======== LISTING ========
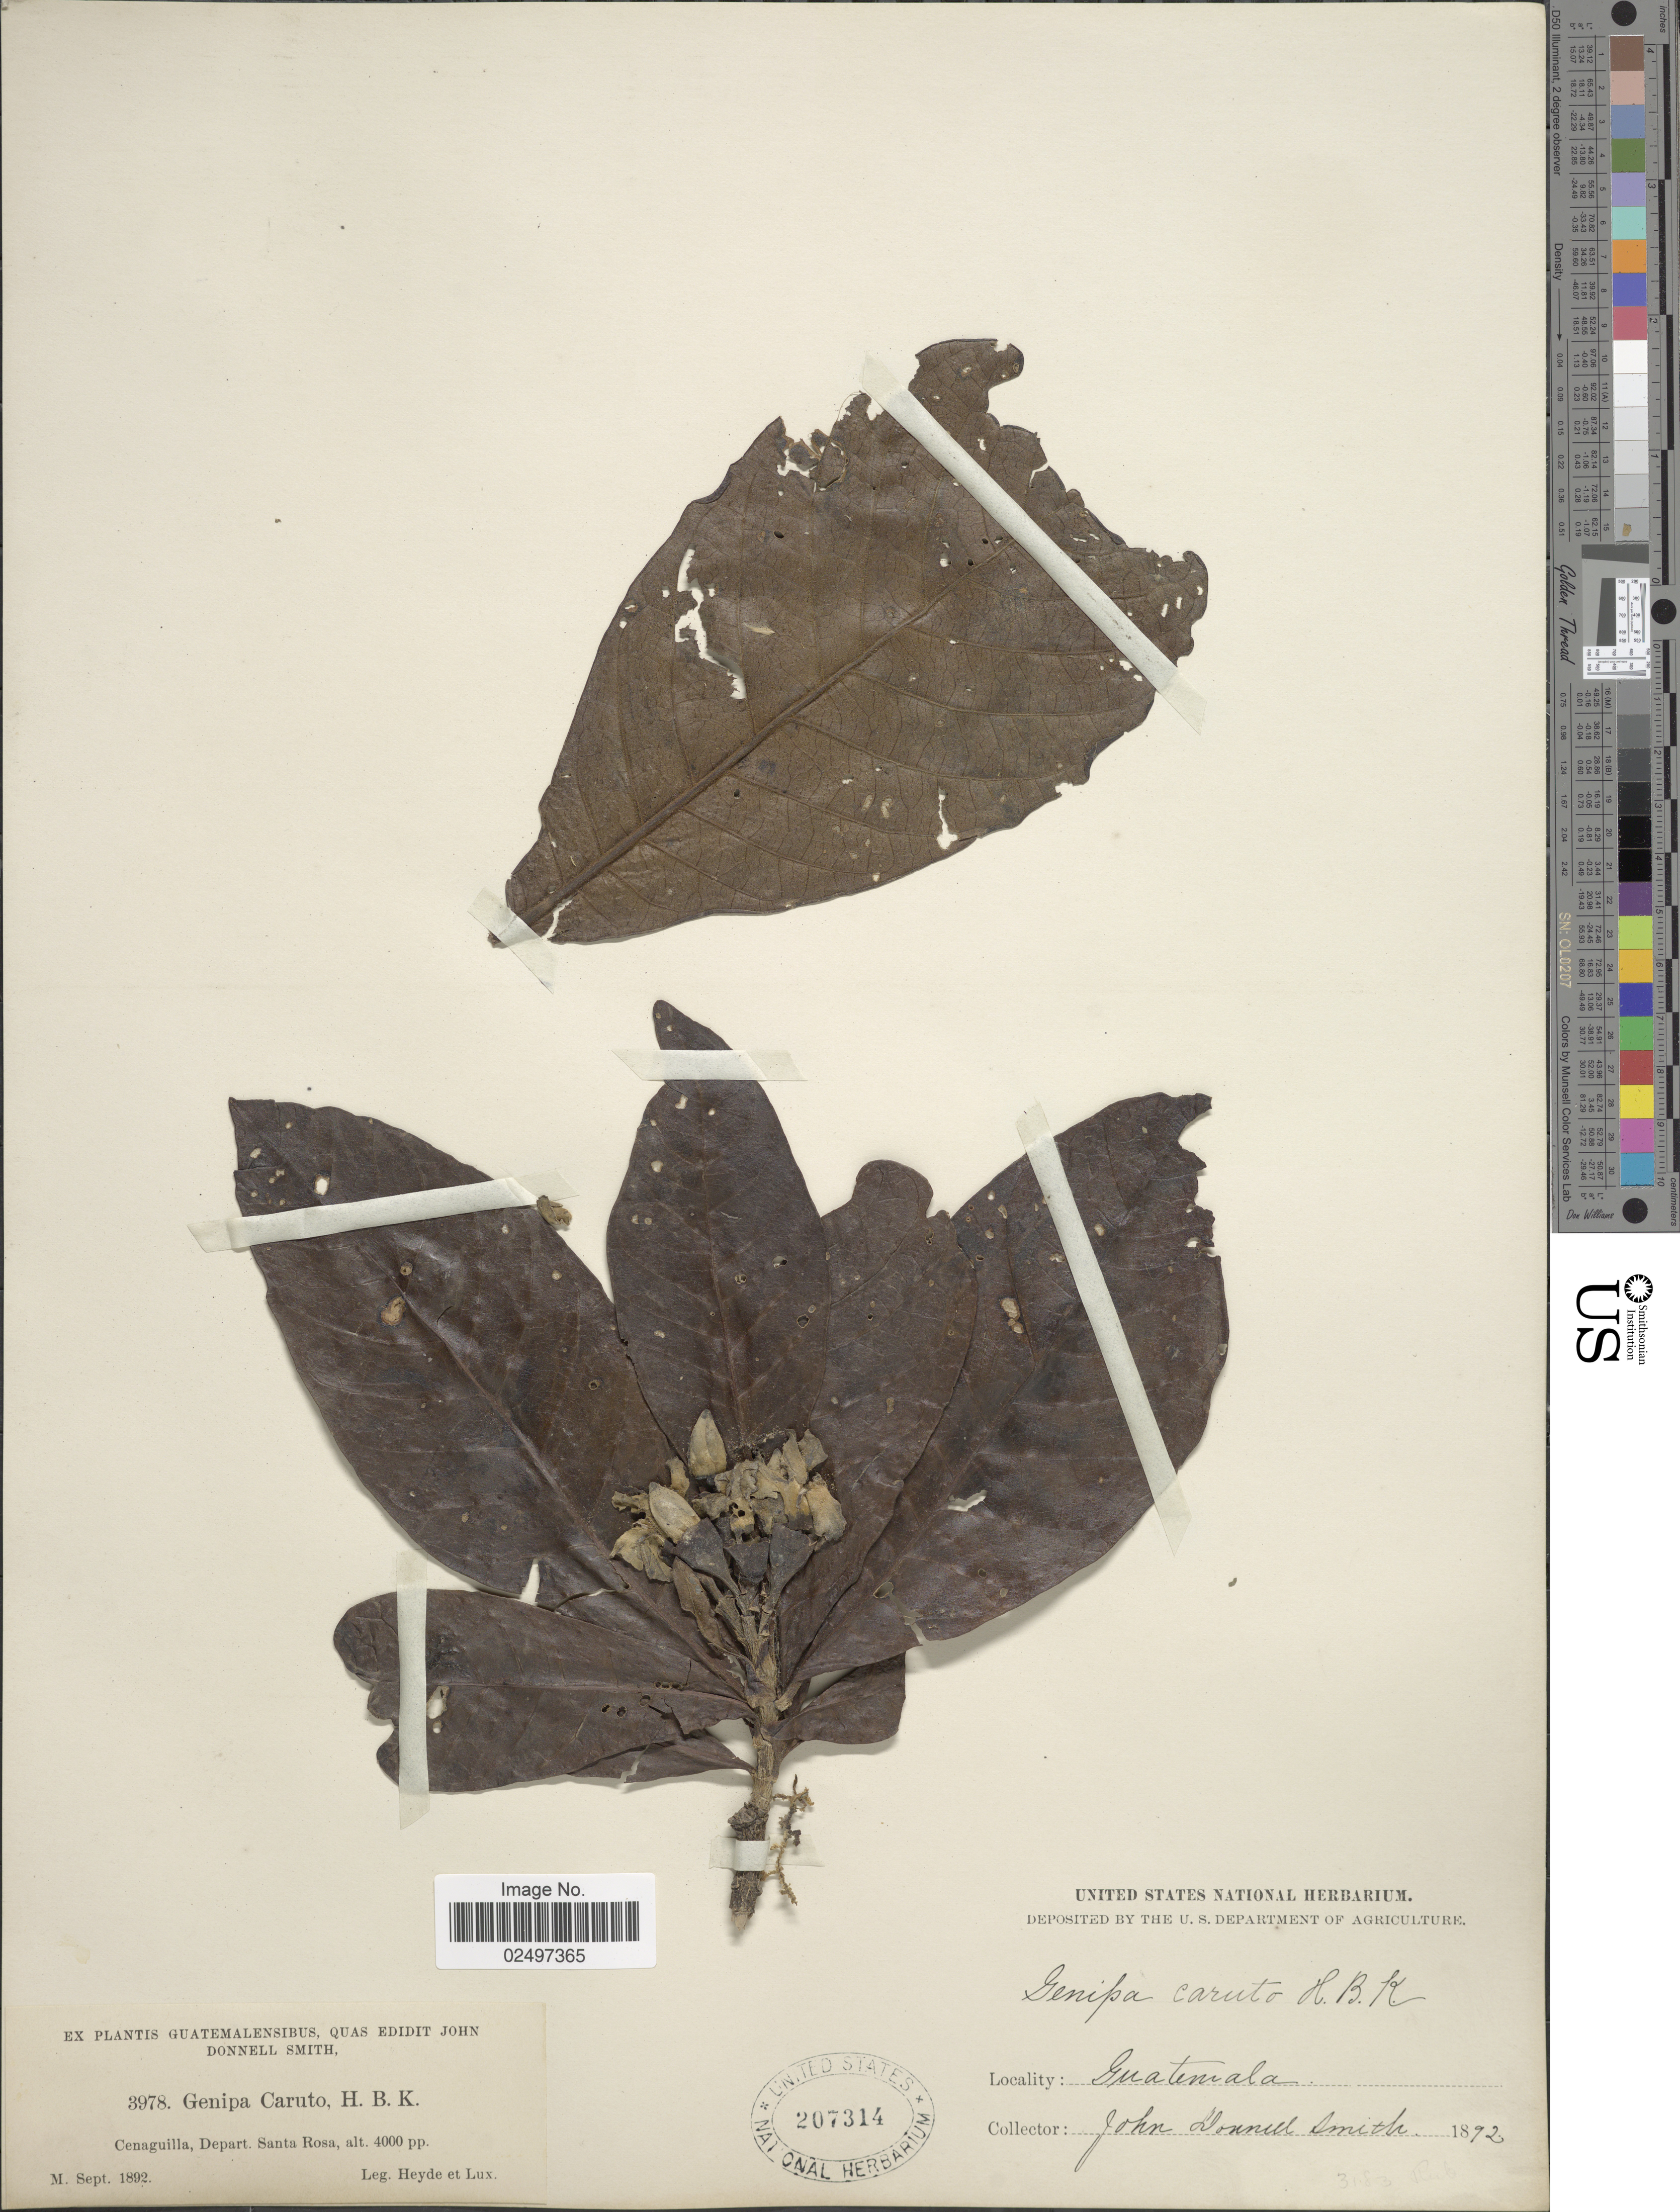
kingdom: Plantae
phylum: Tracheophyta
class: Magnoliopsida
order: Gentianales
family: Rubiaceae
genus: Genipa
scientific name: Genipa americana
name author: L.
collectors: Heyde & Lux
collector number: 3978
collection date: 1892-09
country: Guatemala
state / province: Santa Rosa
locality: Cenaguilla, Depart. Santa Rosa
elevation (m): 1219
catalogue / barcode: US 207314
========
● **AIM OF THE EXERCISE**
Reproduce every line of the data verbatim, from the kingdom line through the catalogue/barcode line, and omit the pictures.

● **COMPLETE OUTPUT**
kingdom: Plantae
phylum: Tracheophyta
class: Magnoliopsida
order: Gentianales
family: Rubiaceae
genus: Genipa
scientific name: Genipa americana
name author: L.
collectors: Heyde & Lux
collector number: 3978
collection date: 1892-09
country: Guatemala
state / province: Santa Rosa
locality: Cenaguilla, Depart. Santa Rosa
elevation (m): 1219
catalogue / barcode: US 207314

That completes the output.